Wenn eine Eizelle und ein Spermium verschmelzen, ist die Sache beschlossen: Ein Embryo entsteht, neun Monate später kommt ein Kind auf die Welt. Könnte man meinen. Doch weit gefehlt: Die menschliche Fortpflanzung ist erstaunlich ineffizient. 60 Prozent der Schwangerschaften gehen bereits in den ersten zwei Wochen nach der Befruchtung verloren, oft bekommen die Frauen gar nichts davon mit. Aber wieso ist das so?
Über die embryonale Entwicklung beim Menschen und so komplizierte Prozesse wie die Einnistung in der Gebärmutter wissen wir erstaunlich wenig. Das liegt auch daran, dass man vielerorts nicht oder kaum an menschlichen Embryonen forschen darf, zum Schutz des ungeborenen Kindes.
Regelrechtes Wettrennen in der Biomedizin
Vor wenigen Jahren hatten mehrere Forschungsgruppen gezeigt, dass sie in der Lage sind, künstliche Mäuse-Embryonen herzustellen. Dass sie nun versuchen würden, diese Technik auf menschliche Zellen zu übertragen, war klar. Die Frage war nur: Wem gelingt das als erstes?
Team um Entwicklungsbiologin Zernicka-Goetz gelingt menschliches Embryo-Modell aus Stammzellen
Mitte Juni erklärte jetzt die US-amerikanische Entwicklungsbiologin Magdalena Zernicka-Goetz auf einem Kongress in Boston, sie und ihr Team hätten genau das geschafft, sie hätten ein menschliches Embryonen-Modell, wie sie es nennen, künstlich hergestellt. Überprüfbare Daten gab es da noch nicht, doch der Guardian berichtete darüber, die Aufregung war groß.
Israelisches Team folgt wenige Tage später
Nur wenige Tage später lud dann ein konkurrierendes Team aus Israel ähnliche Ergebnisse auf einem Preprintserver hoch, weitere internationale Gruppen folgten, schließlich veröffentlichte auch das amerikanische Team ihre Daten.
Auch wenn bisher keine der veröffentlichen Studien von unabhängigen Experten überprüft wurden, sprechen Fachleute von einem Durchbruch. Denn offenbar ist es mehreren Forschungsteams parallel gelungen, embryo-ähnliche Strukturen aus menschlichen Stammzellen herzustellen. Sie brauchten keine Eizelle, kein Spermium, keine Befruchtung. Das ist ein radikaler Wendepunkt, wie Fachleute sagen.
Normale menschliche Zellen werden zu Stammzellen werden zu künstlichem Embryo
Um ihr Embryo-Modell herzustellen, haben die Forschenden normale menschliche Zellen im Labor dazu gebracht, sich zurückzubilden, zu sogenannten Stammzellen. Das sind quasi Ausgangs-Zellen, aus ihnen können die verschiedensten Zelltypen entstehen. Und: Sie können im Labor dazu gebracht werden, einen Embryo zu bilden. Oder sich zumindest zu einem Gebilde zusammenzutun, dass einem echten menschlichen Embryo im Alter von 13/14 Tagen stark ähnelt.
Und hier wird es für die Wissenschaft spannend und ethisch kniffelig: Denn bei einer Schwangerschaft wäre der Embryo bereits in der Gebärmutter eingenistet, die verschiedenen Zellschichten entstehen. Der Embryo wird zu diesem Zeitpunkt langsam vom Zellhaufen zum Baby.

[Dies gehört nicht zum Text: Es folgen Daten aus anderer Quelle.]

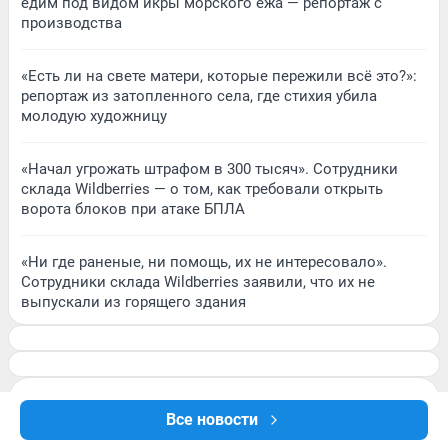
едим под видом икры морского ежа — репортаж с
производства
«Есть ли на свете матери, которые пережили всё это?»:
репортаж из затопленного села, где стихия убила
молодую художницу
«Начал угрожать штрафом в 300 тысяч». Сотрудники
склада Wildberries — о том, как требовали открыть
ворота блоков при атаке БПЛА
«Ни где раненые, ни помощь, их не интересовало».
Сотрудники склада Wildberries заявили, что их не
выпускали из горящего здания
Все новости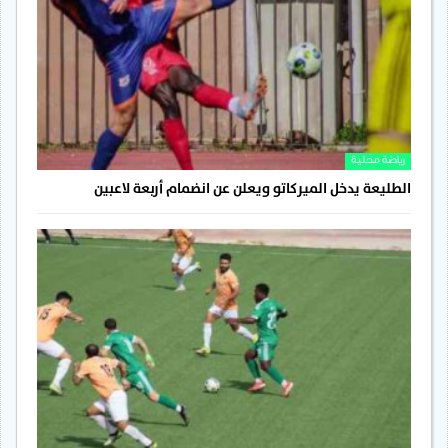
رياضة محلية
الطليعة يدخل الميركاتو ويعلن عن انضمام أربعة لاعبين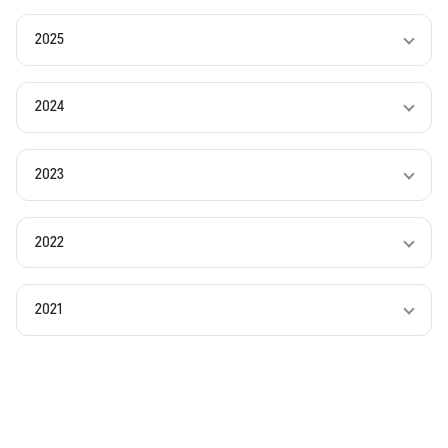
2025
2024
2023
2022
2021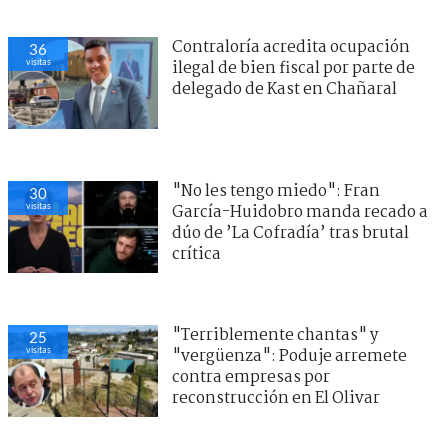
Contraloría acredita ocupación
36
visitas
ilegal de bien fiscal por parte de
delegado de Kast en Chañaral
"No les tengo miedo": Fran
30
visitas
García-Huidobro manda recado a
dúo de ’La Cofradía’ tras brutal
crítica
"Terriblemente chantas" y
25
visitas
"vergüenza": Poduje arremete
contra empresas por
reconstrucción en El Olivar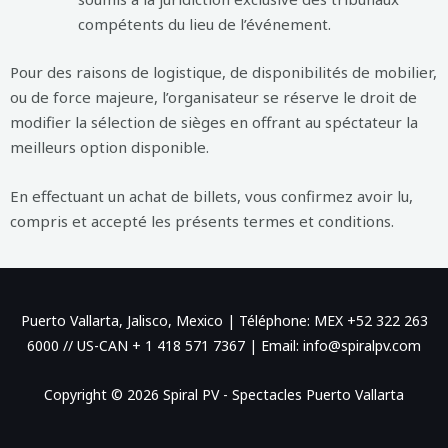
compétents du lieu de l’événement.
Pour des raisons de logistique, de disponibilités de mobilier,
ou de force majeure, l’organisateur se réserve le droit de
modifier la sélection de sièges en offrant au spéctateur la
meilleurs option disponible.
En effectuant un achat de billets, vous confirmez avoir lu,
compris et accepté les présents termes et conditions.
Puerto Vallarta, Jalisco, Mexico | Téléphone: MEX +52 322 263
6000 // US-CAN + 1 418 571 7367 | Email: info@spiralpv.com
Copyright © 2026 Spiral PV - Spectacles Puerto Vallarta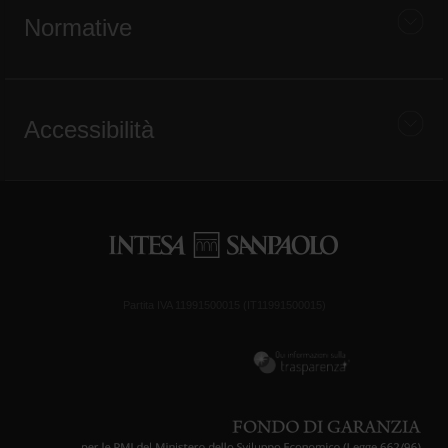
Normative
Accessibilità
Partita IVA 11991500015 (IT11991500015)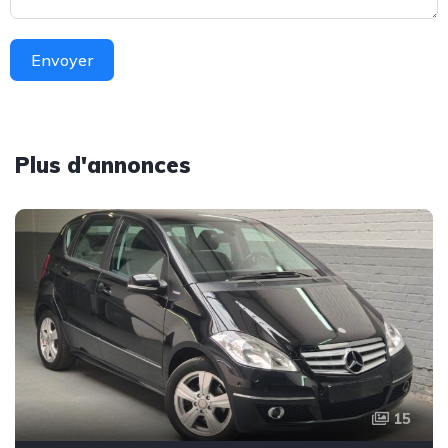
Envoyer
Plus d'annonces
15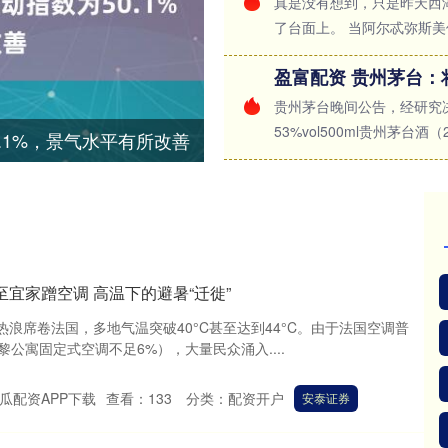
真是没有想到，只是昨天西
了台面上。 当阿尔忒弥斯美伢
贵州茅台晚间公告，经研究决
53%vol500ml贵州茅台酒（2
.1%，景气水平有所改善
至宜家蹭空调 高温下的避暑“迁徙”
命热浪席卷法国，多地气温突破40°C甚至达到44°C。由于法国空调普
黎公寓固定式空调不足6%），大量民众涌入....
瓜配资APP下载
查看：
133
分类：
配资开户
安泰证券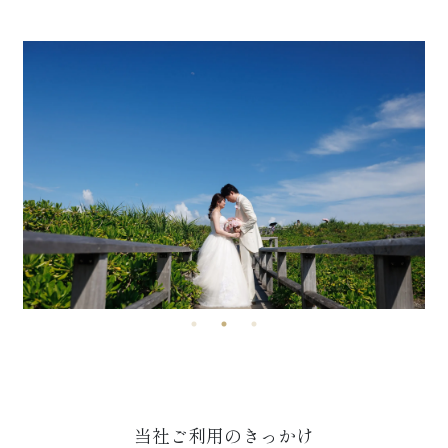
当社ご利用のきっかけ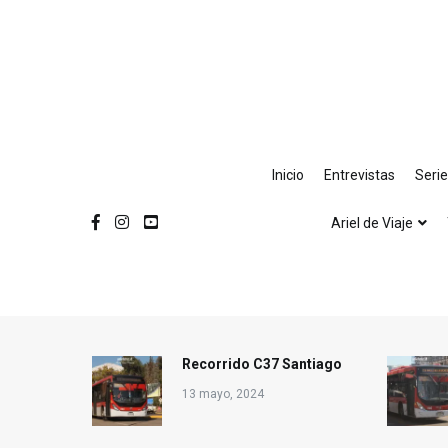
Ir
al
contenido
Inicio
Entrevistas
Seri
Ariel de Viaje
Recorrido C37 Santiago
13 mayo, 2024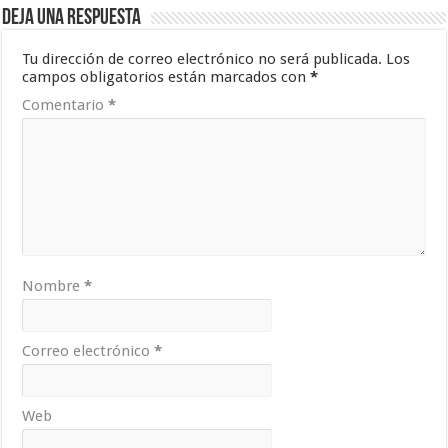
Deja una respuesta
Tu dirección de correo electrónico no será publicada.
Los
campos obligatorios están marcados con
*
Comentario
*
Nombre
*
Correo electrónico
*
Web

Forschung an menschlichen Embryonen ist in Deutschland verboten
In Deutschland ist es verboten an Embryonen zu forschen. Jedoch entsteht laut Gesetz ein Embryo per Definition aus einer befruchteten Eizelle. Künstliche Embryonen aus Stammzellen wären also nicht verboten. Aber sind künstliche Embryonen weniger wert als solche, die durch eine Befruchtung entstanden sind? Müssen sie weniger geschützt werden? Darüber wird jetzt intensiv diskutiert.
Aktuell kann daraus kein lebensfähiges Baby entstehen
Unklar ist noch, wie weit sich diese künstlichen Embryonen-Modelle im Labor weiterentwickeln würden, wenn man sie denn lassen würde. Da sie bei der Entstehung einige Entwicklungsschritte eines natürlichen Embryos auslassen, könnten sie sich höchstwahrscheinlich nicht in einer Gebärmutter einnisten. Die vorgestellten Embryo-Modelle könnten also nicht von einer Frau ausgetragen werden, aus ihnen kann kein Kind entstehen. Zumindest aktuell.
Doch das Forschungsfeld hat Fahrt aufgenommen. Und damit auch die ethische Diskussion.